Deep learning model training is memory consuming as it needs to hold the model states including model parameters, gradients from backward computation, and optimizer states for parameter updating. Because of the limited on-device memory resource, activation checkpointing and gradient accumulation are typically enabled. Activation checkpointing discards the activation outputs from the forward phase and requires activation recomputation in the backward phase. Gradient accumulation divides one large data batch into multiple small micro-batches to reduce the memory footprint of storing activation outputs. However, for models with billions of parameters, these two techniques alone are not sufficient. Many solutions targeting at gigantic model training are thus proposed.

In this paper, we use the term “gigantic model” to refer to those Deep Neural Network models that consist of billions of densely connected parameters, which means both the size of the model and the per-sample computation of the model, i.e., floating-point operations (FLOPs), are “gigantic”. Nowadays, the commonly adopted models that fall into this category are transformer-based models (Narayanan et al., 2021; Rajbhandari et al., 2019; Radford et al., 2019; Brown et al., 2020; Zhang et al., 2022; Smith et al., 2022) and latest wide computer vision models (Zagoruyko and Komodakis, 2017).

**Task item a**
Using the text on gigantic model training, answer each question below on its own line, marked the same way.
(i) What does activation checkpointing require in the backward phase?
(ii) Into what does gradient accumulation divide one large data batch?
(iii) Which two kinds of models does the text name as the commonly adopted models in the "gigantic model" category?

**Supplied material**
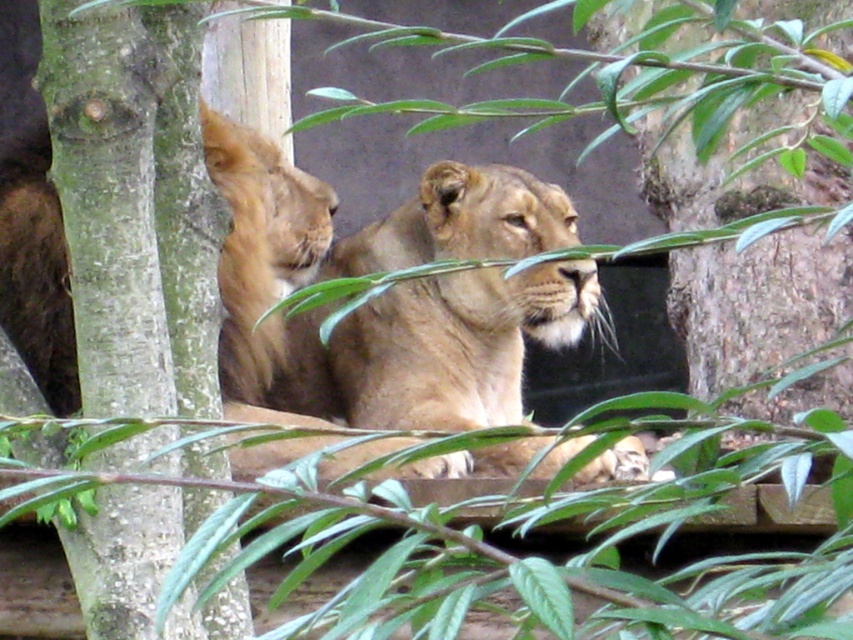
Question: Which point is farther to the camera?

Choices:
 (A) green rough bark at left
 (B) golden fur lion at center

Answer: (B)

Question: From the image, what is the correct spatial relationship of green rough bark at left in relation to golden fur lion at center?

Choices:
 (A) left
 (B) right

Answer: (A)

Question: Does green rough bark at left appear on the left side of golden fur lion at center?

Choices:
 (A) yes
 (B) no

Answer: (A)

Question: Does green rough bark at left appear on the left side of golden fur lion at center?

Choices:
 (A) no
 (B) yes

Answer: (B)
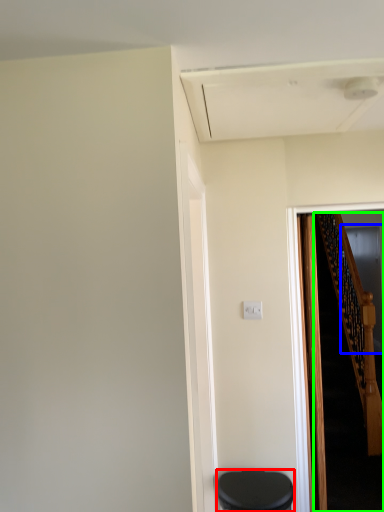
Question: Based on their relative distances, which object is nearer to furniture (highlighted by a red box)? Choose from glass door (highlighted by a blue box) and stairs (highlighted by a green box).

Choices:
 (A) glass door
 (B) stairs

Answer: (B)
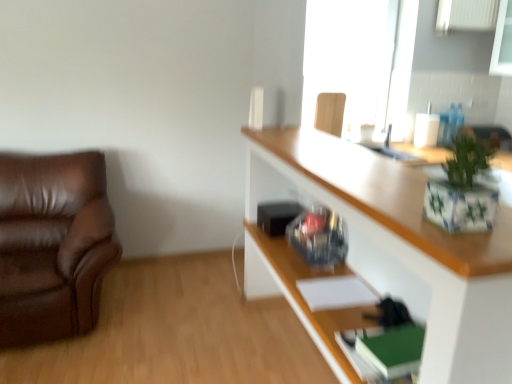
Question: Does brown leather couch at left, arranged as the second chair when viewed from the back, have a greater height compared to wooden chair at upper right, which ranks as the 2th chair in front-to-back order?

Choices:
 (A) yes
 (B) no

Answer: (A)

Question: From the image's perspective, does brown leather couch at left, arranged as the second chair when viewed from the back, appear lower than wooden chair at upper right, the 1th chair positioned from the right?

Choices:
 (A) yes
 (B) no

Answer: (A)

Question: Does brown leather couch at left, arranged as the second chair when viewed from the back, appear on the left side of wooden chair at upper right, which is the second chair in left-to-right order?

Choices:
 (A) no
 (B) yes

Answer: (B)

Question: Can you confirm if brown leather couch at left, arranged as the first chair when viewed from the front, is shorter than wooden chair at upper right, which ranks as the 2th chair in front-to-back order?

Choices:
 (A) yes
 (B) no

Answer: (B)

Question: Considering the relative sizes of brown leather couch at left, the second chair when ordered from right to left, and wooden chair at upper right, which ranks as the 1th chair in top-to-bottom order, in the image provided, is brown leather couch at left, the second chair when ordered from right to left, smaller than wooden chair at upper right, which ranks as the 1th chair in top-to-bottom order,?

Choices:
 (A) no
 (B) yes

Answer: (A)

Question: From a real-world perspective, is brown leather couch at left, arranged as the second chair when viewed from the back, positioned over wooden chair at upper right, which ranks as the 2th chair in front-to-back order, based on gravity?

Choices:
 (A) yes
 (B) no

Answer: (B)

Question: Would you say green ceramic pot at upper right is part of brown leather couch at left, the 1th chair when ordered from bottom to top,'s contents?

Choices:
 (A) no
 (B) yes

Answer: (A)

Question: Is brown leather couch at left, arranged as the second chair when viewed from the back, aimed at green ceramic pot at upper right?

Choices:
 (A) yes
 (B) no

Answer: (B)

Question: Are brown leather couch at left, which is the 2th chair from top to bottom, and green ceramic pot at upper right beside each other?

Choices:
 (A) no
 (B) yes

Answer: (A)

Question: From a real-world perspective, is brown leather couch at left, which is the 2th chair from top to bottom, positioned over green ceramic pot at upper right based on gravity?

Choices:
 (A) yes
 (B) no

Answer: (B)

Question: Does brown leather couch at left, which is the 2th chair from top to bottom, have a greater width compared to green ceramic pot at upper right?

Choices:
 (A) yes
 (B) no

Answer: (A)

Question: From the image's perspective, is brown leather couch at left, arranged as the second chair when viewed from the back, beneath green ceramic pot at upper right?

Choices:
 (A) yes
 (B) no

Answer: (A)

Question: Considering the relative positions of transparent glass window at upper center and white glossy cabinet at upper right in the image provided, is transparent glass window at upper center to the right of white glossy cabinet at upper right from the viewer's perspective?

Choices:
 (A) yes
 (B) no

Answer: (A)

**Task item b**
Count the lines of the listing above that contain the string "lion", treating case as significant, and give only the number.

**Answer space a**
(i) Activation recomputation.
(ii) Multiple small micro-batches.
(iii) Transformer-based models and the latest wide computer vision models.

**Answer space b**
4